Надо, однако, сказать, что это неверный взгляд на то, как Иисус воспринимал людей. Позднее мы увидим [See below, pp. 82-85], что, хотя отцовство и является одной из самых важных особенностей Иисусова взгляда на Бога, Он говорит о Нем как об Отце только по отношению к Своим ученикам. Отцовство — это дар Царства Божья.

Иисус действительно ценил человечество выше животного мира. Хотя люди тоже сотворены Богом, они ценнее небесных птиц и полевых лилий (Мф. 6:26-30; 10:31). Бог заботится о них; у них все волосы на голове сочтены (Мф. 10:30).

Будучи сотворены Богом, люди призваны служить Ему. Они не могут предъявлять претензий к своему божественному Ваятелю. Даже если они сделают все, что в их силах, именно столько от них и ожидает Бог как от рабов, исполняющих свой долг (Лк. 17:7-10). Будучи сотворены Богом, люди полностью зависят от Него. Они не могут сделать ни одного волоса белым или черным, не могут увеличить свой рост и определить продолжительность жизни (Мф. 5:36; 6:27). Человек может искать уверенности в земных богатствах, однако Бог может лишить богатого его богатств, прежде чем тот успеет насладиться ими (Лк. 12:16-21). Бог может осудить людей на муки в аду (Мф. 10:28) и судить их сообразно тому, как они вели себя перед лицом возложенных на них обязанностей (Мф. 25:41-46).

ЗАДАНИЯ >>
- 1) Перепишите из текста всё, начиная со слов «Будучи сотворены Богом, люди призваны» и вплоть до слов «обязанностей (Мф. 25:41-46).».
- 2) Ответьте на вопросы по тексту.
(a) Кого, согласно тексту, люди ценнее?
(b) По отношению к кому Иисус говорит о Боге как об Отце?
(c) Что люди не могут сделать ни с одним своим волосом?
Следующие пункты взяты из другого источника.

ВЫДЕРЖКИ ИЗ ЗАПИСЕЙ >>
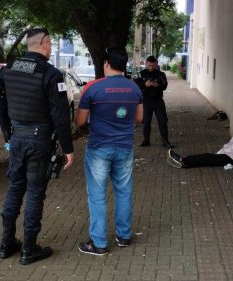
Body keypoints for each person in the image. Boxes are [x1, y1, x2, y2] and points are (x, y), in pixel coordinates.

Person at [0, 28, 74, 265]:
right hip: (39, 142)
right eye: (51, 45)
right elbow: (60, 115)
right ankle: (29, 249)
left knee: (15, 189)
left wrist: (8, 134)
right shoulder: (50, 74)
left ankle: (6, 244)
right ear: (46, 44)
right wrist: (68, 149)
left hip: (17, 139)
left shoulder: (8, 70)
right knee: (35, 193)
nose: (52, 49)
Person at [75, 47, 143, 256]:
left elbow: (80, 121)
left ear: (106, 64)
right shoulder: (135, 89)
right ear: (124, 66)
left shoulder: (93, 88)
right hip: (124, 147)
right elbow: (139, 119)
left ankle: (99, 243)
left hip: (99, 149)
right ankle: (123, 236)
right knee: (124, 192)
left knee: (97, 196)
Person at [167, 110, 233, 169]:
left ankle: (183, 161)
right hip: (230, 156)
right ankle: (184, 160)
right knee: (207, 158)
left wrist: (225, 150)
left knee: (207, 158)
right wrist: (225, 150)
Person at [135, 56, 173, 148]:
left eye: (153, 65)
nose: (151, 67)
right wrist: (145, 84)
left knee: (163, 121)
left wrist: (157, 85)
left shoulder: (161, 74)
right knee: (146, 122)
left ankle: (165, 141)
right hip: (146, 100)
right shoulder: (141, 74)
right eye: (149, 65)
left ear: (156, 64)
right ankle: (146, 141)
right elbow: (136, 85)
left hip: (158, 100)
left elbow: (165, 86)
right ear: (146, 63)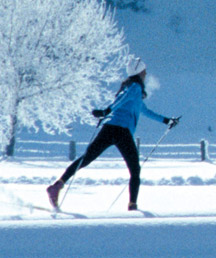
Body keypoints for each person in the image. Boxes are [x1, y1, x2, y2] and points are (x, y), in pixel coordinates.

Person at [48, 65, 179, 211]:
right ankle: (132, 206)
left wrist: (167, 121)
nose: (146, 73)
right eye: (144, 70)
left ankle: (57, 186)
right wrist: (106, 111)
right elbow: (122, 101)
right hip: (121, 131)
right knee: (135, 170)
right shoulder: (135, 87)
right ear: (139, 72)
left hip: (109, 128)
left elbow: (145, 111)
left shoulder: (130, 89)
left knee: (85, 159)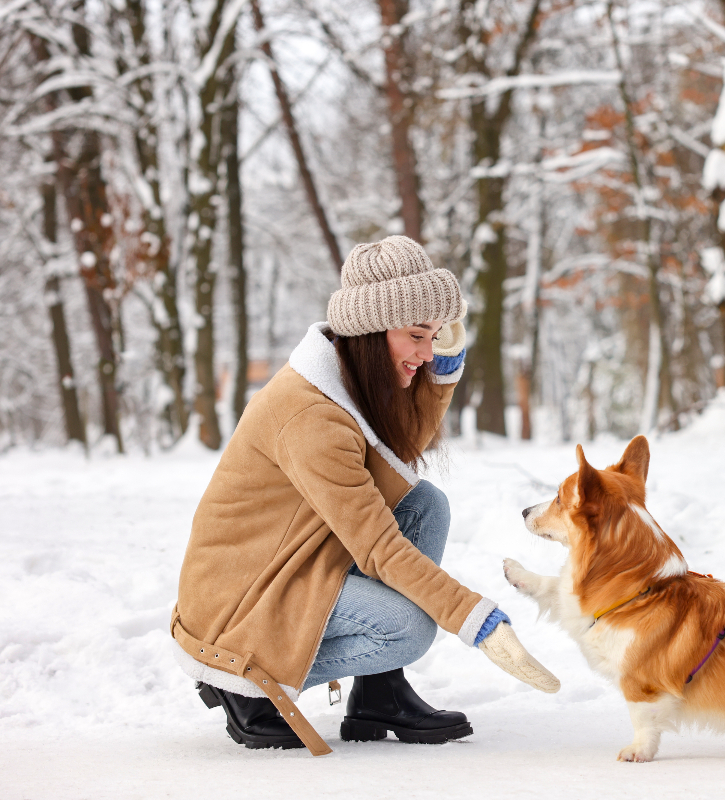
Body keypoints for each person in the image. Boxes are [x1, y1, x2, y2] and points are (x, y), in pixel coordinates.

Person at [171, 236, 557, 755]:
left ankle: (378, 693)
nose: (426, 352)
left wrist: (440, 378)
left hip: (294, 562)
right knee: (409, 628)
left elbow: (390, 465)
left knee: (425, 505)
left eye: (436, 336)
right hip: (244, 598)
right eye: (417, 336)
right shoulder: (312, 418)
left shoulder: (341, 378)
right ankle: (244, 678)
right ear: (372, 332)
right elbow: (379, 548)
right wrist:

РЕШЕНИЯ ЗАДАНИЙ >>
- 1)
Будучи сотворены Богом, люди призваны служить Ему. Они не могут предъявлять претензий к своему божественному Ваятелю. Даже если они сделают все, что в их силах, именно столько от них и ожидает Бог как от рабов, исполняющих свой долг (Лк. 17:7-10). Будучи сотворены Богом, люди полностью зависят от Него. Они не могут сделать ни одного волоса белым или черным, не могут увеличить свой рост и определить продолжительность жизни (Мф. 5:36; 6:27). Человек может искать уверенности в земных богатствах, однако Бог может лишить богатого его богатств, прежде чем тот успеет насладиться ими (Лк. 12:16-21). Бог может осудить людей на муки в аду (Мф. 10:28) и судить их сообразно тому, как они вели себя перед лицом возложенных на них обязанностей (Мф. 25:41-46).

- 2)
(a) Небесных птиц и полевых лилий.
(b) Только по отношению к Своим ученикам.
(c) Сделать его белым или черным.